===== Information provided =====
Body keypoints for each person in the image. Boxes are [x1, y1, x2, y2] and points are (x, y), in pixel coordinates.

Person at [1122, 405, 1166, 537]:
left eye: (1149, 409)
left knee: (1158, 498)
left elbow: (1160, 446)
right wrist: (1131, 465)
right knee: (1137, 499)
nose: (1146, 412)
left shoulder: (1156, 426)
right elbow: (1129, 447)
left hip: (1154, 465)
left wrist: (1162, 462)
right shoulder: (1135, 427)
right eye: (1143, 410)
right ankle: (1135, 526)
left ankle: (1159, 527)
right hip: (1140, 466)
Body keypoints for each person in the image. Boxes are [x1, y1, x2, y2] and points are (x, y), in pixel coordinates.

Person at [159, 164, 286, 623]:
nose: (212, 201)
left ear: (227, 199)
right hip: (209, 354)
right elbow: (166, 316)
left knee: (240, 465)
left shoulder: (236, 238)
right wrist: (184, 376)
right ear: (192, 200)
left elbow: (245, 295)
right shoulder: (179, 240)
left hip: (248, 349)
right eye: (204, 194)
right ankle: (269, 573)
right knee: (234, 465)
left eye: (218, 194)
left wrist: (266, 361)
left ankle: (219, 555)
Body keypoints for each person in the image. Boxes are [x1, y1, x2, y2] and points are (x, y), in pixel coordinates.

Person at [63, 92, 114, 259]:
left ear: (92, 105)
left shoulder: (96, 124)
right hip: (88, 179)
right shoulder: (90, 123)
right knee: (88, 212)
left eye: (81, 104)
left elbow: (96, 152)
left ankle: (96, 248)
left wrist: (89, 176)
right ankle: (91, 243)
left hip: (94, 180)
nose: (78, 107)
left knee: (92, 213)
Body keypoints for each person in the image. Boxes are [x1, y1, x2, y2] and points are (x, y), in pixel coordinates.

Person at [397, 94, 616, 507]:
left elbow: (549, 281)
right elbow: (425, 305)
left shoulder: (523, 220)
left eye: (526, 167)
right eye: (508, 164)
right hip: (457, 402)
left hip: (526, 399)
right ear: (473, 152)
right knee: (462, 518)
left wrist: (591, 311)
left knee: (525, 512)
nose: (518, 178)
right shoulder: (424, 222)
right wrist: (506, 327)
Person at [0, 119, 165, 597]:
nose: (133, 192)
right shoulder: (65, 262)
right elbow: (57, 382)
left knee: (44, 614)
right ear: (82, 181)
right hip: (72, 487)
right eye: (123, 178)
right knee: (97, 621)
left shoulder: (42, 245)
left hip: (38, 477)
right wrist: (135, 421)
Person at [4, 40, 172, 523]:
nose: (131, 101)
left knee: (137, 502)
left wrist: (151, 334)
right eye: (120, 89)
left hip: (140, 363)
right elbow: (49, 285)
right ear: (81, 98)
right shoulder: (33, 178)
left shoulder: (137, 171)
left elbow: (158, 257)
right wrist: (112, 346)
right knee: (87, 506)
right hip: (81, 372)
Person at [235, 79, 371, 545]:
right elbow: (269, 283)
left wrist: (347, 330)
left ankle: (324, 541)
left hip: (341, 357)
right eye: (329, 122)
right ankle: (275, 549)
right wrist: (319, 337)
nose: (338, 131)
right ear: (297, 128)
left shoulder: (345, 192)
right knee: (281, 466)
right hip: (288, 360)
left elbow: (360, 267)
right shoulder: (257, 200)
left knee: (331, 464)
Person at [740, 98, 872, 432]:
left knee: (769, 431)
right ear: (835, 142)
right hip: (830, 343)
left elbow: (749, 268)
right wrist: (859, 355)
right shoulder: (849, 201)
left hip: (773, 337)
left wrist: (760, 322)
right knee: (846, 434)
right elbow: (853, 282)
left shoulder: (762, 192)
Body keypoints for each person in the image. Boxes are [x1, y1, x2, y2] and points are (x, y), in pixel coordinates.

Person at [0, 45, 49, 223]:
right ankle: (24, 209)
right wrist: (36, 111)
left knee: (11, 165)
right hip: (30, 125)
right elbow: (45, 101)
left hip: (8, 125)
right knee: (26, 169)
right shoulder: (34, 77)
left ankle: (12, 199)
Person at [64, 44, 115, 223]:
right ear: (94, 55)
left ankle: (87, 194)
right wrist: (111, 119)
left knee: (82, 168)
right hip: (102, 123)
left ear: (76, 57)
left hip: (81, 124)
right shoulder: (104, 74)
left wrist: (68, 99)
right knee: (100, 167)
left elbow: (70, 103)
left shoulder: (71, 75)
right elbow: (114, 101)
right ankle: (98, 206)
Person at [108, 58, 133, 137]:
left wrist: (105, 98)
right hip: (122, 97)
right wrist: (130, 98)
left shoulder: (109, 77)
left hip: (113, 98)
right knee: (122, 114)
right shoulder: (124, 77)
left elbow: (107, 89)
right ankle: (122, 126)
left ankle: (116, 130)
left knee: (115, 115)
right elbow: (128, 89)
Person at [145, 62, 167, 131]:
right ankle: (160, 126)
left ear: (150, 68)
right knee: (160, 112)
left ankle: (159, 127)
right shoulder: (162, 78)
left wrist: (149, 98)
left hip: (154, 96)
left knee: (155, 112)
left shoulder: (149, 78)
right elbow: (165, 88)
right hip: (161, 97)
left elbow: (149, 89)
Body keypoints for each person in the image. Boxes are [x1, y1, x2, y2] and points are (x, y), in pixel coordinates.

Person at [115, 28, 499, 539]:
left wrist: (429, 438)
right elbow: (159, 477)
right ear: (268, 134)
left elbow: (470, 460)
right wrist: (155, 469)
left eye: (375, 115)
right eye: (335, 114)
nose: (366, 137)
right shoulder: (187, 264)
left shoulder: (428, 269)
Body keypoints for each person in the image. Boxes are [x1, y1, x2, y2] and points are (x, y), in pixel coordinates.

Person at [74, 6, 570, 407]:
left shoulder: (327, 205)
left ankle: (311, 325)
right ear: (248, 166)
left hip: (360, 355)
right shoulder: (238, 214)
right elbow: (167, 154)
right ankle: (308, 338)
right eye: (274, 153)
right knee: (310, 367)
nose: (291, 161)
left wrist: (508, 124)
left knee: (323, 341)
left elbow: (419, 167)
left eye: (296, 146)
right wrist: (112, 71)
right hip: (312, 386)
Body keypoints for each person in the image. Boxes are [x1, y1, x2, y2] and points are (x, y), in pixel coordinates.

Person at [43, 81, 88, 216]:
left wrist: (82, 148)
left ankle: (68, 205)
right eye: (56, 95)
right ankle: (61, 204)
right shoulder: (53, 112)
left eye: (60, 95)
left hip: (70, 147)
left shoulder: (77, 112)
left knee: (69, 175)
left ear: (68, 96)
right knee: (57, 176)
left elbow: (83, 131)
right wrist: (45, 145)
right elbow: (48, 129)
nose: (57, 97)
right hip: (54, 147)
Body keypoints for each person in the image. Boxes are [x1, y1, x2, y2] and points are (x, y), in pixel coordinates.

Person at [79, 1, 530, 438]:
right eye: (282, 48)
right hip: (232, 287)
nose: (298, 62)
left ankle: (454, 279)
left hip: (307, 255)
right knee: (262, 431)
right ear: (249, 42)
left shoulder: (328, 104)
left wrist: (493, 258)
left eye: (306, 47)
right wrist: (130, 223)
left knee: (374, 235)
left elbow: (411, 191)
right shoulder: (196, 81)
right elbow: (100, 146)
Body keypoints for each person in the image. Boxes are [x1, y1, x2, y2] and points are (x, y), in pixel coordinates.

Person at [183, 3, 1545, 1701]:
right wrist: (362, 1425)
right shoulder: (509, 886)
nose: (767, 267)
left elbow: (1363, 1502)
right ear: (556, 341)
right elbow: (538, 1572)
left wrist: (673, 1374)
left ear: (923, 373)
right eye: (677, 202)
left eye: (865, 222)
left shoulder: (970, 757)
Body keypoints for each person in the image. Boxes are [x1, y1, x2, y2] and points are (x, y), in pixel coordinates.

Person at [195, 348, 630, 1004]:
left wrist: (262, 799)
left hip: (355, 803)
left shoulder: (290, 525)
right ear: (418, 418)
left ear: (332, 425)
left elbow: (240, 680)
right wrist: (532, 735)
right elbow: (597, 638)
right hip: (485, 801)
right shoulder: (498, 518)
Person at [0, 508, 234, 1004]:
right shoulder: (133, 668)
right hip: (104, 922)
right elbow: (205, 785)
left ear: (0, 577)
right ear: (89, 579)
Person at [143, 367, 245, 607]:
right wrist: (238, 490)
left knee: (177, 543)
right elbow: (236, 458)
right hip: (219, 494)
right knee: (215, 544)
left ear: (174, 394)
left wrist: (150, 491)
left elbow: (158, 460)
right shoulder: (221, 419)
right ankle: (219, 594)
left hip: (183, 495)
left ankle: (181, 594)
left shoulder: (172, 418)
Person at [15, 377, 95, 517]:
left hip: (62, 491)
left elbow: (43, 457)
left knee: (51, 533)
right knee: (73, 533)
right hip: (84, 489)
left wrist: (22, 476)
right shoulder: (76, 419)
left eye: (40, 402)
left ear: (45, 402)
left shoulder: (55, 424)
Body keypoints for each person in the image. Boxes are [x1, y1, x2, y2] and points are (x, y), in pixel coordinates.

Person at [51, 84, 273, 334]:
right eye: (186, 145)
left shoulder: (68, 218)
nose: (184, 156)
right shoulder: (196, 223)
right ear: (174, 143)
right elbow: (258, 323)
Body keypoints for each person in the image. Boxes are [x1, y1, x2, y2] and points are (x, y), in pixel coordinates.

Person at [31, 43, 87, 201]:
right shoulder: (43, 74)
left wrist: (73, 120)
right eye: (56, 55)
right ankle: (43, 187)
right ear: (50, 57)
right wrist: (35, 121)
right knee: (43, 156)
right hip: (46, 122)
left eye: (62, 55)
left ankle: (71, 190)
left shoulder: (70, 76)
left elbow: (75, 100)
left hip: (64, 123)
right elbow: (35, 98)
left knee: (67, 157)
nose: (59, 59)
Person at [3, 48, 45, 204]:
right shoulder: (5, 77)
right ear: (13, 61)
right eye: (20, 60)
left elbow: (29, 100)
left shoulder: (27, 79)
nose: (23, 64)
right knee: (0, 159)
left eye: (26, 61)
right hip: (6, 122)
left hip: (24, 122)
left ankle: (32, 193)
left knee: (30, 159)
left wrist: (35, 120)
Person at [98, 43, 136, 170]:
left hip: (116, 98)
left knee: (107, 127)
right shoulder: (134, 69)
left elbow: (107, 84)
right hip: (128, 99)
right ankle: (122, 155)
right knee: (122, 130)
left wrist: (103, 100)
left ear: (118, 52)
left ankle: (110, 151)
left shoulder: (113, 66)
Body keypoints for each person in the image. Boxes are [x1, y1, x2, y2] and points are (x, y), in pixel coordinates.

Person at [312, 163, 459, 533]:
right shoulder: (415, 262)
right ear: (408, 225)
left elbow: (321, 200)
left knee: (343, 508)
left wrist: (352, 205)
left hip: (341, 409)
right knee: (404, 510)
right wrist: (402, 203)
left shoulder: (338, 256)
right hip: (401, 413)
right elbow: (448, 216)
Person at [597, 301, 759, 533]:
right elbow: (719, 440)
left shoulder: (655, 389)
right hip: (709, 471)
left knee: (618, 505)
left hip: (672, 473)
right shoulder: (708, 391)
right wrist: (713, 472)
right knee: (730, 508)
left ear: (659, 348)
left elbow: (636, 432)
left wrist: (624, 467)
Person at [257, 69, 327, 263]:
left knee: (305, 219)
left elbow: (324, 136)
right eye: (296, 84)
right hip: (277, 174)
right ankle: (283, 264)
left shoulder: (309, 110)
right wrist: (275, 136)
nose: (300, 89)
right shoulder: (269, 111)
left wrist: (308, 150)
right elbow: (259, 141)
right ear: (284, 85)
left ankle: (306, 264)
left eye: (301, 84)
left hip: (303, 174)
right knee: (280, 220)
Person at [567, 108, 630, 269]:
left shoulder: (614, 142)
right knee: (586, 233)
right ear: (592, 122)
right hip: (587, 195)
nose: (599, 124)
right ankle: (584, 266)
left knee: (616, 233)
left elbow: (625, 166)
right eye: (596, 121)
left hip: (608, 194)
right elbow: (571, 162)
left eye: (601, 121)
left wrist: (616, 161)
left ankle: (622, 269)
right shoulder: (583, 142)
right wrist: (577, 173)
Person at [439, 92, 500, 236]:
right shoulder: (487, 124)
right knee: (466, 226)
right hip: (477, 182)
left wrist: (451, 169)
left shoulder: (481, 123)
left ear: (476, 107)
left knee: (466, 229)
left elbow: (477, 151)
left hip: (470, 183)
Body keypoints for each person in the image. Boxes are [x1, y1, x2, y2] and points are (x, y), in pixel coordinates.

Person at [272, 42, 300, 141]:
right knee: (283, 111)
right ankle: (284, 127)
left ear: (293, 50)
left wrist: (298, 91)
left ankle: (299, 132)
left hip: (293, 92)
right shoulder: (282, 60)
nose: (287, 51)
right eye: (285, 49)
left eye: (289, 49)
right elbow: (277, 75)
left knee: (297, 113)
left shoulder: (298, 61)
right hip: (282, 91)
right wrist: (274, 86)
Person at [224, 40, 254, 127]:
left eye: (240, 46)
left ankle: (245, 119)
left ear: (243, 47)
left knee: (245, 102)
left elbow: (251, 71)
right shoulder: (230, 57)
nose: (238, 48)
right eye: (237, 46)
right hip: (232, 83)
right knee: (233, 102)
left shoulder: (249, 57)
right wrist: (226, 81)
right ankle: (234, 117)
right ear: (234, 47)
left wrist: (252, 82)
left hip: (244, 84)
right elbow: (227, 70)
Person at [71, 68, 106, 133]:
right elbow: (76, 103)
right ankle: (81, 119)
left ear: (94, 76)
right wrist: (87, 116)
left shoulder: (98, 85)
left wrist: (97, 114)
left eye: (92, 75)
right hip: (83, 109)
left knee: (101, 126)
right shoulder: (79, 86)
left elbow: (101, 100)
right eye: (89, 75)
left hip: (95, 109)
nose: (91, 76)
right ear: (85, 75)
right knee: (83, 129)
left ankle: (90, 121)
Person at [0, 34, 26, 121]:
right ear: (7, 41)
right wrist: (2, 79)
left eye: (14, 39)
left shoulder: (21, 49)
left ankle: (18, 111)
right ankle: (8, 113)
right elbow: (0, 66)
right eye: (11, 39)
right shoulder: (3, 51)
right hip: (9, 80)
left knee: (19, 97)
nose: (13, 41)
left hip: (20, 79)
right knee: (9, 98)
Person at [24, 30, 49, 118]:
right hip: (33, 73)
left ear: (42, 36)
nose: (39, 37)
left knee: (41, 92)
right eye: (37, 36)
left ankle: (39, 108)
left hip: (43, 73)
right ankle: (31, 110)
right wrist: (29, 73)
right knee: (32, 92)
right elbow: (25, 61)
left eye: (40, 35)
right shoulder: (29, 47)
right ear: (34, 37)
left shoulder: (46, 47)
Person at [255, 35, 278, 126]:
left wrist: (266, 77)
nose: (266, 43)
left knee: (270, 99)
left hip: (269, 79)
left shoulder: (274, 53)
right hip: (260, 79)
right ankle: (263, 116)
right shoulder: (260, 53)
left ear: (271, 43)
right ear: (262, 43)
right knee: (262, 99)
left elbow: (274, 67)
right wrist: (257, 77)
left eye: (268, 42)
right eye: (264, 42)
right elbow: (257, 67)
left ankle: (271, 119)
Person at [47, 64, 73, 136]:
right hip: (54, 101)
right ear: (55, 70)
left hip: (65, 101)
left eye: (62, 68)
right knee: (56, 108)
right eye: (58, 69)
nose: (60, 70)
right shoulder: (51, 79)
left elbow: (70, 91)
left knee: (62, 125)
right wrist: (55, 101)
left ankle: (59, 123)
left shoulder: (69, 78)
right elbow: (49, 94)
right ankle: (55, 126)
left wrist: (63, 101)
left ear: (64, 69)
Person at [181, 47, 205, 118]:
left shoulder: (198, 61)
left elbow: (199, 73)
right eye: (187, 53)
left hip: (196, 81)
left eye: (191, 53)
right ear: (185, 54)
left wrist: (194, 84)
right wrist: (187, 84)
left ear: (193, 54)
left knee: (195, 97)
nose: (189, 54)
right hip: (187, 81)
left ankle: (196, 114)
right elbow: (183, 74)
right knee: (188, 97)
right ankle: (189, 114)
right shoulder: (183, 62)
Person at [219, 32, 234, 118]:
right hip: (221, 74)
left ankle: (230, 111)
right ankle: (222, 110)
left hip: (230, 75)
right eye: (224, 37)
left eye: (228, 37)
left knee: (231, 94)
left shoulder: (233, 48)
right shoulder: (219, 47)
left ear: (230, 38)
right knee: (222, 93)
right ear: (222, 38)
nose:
=====
What is needed: The reply must consist solely of the lines from the one containing "left ankle: (230, 111)" through the last line of the data, reproduced exactly.

Answer area:
left ankle: (230, 111)
right ankle: (222, 110)
left hip: (230, 75)
right eye: (224, 37)
left eye: (228, 37)
left knee: (231, 94)
left shoulder: (233, 48)
right shoulder: (219, 47)
left ear: (230, 38)
right knee: (222, 93)
right ear: (222, 38)
nose:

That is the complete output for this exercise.